Graham, who was then Vice President of the Sutton Young Liberals, left with a Young Liberal friend for a holiday in Czechoslovakia in August 1969 and arrived three days before the anniversary.
After camping for two days in the countryside the two men travelled to Prague and joined a large orderly crowd which had gathered in the streets around Wenceslas Square. Almost without warning Graham was caught up in a police baton charge. While his friend managed to escape, Graham was seized by Czech police and with no provocation they started beating him across the head, shoulders and back until he fell.
“They punched me in the face and screamed hysterically at me. An officer demanded my passport which I handed over. He marched me into Wenceslas Square, and as I went with him other police were hitting me with truncheons as we passed.”

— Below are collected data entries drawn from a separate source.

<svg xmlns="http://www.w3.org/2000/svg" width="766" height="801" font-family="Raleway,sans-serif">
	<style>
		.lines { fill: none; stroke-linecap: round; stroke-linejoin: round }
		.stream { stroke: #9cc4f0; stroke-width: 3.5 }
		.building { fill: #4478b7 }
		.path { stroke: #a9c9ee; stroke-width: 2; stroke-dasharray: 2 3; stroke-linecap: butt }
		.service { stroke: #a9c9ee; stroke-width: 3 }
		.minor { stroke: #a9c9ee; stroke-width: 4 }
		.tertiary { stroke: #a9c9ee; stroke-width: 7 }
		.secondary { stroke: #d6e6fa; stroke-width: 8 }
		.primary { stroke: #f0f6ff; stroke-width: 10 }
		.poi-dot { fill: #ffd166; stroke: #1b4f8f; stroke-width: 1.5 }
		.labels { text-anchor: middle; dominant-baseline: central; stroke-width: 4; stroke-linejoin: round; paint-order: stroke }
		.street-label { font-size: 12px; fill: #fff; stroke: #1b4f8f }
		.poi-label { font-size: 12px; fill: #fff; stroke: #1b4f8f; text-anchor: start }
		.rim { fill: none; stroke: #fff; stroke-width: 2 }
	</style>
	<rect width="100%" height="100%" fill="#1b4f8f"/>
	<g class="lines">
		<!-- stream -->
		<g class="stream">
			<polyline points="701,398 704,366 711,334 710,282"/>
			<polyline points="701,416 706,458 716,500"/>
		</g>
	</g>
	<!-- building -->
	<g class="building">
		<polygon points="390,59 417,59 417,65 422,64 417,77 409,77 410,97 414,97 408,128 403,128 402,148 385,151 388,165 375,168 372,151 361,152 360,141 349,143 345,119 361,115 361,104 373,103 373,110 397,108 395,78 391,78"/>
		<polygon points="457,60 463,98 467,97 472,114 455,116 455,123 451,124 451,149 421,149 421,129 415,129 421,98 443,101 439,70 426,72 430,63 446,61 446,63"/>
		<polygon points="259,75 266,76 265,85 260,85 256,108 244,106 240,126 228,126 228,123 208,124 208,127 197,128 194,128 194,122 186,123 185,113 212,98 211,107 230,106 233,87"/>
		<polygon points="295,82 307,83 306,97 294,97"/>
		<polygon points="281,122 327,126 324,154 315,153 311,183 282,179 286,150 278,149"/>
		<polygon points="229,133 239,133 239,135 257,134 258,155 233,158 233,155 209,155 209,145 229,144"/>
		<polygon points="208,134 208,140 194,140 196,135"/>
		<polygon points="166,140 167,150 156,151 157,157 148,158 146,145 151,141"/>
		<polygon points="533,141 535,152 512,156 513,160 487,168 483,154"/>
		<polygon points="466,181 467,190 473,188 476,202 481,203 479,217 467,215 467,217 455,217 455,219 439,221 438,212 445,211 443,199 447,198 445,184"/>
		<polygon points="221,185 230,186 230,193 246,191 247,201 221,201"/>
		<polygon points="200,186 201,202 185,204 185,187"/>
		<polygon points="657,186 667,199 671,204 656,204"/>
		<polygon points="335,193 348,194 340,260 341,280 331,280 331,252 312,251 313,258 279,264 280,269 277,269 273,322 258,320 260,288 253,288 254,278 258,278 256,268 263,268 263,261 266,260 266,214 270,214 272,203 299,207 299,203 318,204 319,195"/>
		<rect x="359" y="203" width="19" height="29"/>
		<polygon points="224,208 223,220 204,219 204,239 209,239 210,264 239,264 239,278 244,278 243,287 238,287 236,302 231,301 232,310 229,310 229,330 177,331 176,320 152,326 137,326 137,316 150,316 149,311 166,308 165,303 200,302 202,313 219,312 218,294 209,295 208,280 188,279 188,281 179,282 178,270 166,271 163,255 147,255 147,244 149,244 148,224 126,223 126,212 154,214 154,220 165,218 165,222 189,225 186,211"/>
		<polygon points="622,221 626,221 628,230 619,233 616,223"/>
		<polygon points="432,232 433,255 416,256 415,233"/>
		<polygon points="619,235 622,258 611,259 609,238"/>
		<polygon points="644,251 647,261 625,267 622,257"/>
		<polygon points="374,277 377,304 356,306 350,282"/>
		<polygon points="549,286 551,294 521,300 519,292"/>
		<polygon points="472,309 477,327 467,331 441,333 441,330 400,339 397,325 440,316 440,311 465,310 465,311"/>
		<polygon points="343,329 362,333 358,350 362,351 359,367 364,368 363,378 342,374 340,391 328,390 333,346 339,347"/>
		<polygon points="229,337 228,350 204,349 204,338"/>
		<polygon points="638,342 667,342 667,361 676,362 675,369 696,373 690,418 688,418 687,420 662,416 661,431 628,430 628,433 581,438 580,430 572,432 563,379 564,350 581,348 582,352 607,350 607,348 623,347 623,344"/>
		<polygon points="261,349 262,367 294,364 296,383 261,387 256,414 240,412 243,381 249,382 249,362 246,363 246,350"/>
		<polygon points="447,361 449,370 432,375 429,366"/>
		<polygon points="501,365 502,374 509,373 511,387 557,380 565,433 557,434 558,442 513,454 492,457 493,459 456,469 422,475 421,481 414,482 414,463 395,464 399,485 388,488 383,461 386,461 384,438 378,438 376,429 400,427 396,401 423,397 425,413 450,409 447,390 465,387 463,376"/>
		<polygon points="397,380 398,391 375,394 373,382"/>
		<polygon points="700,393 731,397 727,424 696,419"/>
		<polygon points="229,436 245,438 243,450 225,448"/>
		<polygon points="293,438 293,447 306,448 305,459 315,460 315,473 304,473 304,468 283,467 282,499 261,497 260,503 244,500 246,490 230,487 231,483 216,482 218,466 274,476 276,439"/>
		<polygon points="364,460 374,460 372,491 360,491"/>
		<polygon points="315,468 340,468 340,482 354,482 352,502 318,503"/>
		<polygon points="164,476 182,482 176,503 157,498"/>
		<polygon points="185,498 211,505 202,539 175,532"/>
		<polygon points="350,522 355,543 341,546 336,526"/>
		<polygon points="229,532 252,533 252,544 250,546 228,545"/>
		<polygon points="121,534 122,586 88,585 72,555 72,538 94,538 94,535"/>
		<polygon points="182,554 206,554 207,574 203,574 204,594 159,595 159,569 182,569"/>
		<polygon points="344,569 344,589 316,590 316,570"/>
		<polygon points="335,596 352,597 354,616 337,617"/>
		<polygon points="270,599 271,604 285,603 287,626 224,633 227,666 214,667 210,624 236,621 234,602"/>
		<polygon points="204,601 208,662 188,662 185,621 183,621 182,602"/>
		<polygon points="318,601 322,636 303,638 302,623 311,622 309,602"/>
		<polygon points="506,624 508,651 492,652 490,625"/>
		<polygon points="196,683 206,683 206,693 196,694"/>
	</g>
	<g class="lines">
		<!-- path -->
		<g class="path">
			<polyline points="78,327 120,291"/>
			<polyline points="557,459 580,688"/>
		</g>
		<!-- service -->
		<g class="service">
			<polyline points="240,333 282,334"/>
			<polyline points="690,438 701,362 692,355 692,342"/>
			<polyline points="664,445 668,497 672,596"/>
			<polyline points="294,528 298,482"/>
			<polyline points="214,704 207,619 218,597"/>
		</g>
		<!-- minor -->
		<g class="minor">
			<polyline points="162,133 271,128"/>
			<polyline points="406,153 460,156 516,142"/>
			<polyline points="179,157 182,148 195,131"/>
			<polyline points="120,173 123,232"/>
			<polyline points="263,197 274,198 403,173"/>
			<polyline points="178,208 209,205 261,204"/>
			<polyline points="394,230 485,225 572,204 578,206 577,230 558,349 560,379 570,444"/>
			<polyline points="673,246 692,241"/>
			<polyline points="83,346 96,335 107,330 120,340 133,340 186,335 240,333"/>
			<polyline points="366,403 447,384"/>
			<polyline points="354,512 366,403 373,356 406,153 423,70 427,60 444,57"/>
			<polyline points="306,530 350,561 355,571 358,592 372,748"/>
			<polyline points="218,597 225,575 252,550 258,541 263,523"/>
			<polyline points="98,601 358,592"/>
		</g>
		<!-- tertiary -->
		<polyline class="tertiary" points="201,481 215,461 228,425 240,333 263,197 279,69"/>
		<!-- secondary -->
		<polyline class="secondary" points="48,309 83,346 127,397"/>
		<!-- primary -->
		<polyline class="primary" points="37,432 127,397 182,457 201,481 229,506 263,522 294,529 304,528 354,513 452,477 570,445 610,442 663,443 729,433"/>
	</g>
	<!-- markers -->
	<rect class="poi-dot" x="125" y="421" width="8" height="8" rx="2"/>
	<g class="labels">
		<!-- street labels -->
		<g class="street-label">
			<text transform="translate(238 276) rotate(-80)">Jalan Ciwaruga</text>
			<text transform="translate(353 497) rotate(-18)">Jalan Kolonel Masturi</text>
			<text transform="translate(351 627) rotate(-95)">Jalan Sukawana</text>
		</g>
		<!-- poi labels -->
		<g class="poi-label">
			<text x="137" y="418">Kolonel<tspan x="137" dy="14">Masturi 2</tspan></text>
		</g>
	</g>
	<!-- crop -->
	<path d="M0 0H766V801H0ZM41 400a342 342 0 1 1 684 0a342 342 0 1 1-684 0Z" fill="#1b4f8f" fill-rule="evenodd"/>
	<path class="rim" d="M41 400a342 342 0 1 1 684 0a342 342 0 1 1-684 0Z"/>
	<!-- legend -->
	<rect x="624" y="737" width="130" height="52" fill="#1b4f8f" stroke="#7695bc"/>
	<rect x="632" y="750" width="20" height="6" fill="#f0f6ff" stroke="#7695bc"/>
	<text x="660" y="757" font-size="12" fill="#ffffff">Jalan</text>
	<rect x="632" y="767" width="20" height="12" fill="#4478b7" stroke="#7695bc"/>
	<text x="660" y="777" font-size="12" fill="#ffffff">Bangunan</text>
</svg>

Graham was then taken to a police station and locked up in a crowded cell. When Czech prisoners discovered he was English they wanted to tell him of the horrors of their lives in Communist Czechoslovakia so he could tell the world about them on his release.
After a further beating Graham was interrogated about allegations that he had ‘cast stones and attacked a policeman’. He was told the sentence for such an offence would be three years. He was also accused of working for the British Government. Graham was then transferred to a prison outside Prague where he shared a cell with an American, Douglas Burke of Massachusetts, before they were finally released after 19 days. Graham was told he was banned from re-entering the country for three years.
On revisiting Wenceslas Square recently with his wife Margaret, Graham said the experience had made him realise how little most people valued the freedom they enjoyed. “What I experienced from the Czech police then was nothing compared with what many Czechs endured for many years.
“During my recent visit I have had the opportunity to speak to Czechs who lived during those dark years. It’s only by listening to their experiences that we can really appreciate the benefits of the peace brought about by the European Union. The way the Czechs - and people from other former Soviet bloc countries - now appreciate their hard-won freedom is quite tangible, and an inspiration to everyone.”
During his recent visit Graham travelled from the Czech Republic into Germany over the same border he had crossed in 1969.
“I had been told to be out of the country by midnight, but they wouldn’t actually let me go because I hadn’t spent enough money during my three weeks in the country. It was all recorded in our passports and the border guards wouldn’t accept that I couldn’t spend money because I was in prison.”
Graham recalled: “I was sent back to spend more at the border ‘gift shop’ before I was allowed out. Of course, in those days Czechs were not allowed to travel across the border at all. This time our coach didn’t even slow down and the only sign of the border was the switch to German speed limits.
“It was especially poignant for me that our Czech guide - who vividly remembered the Communist era - this time didn’t even notice she had crossed the border. Borders divide people; for me that crossing is the most tangible benefit of the EU – breaking down the barriers between people,” he said.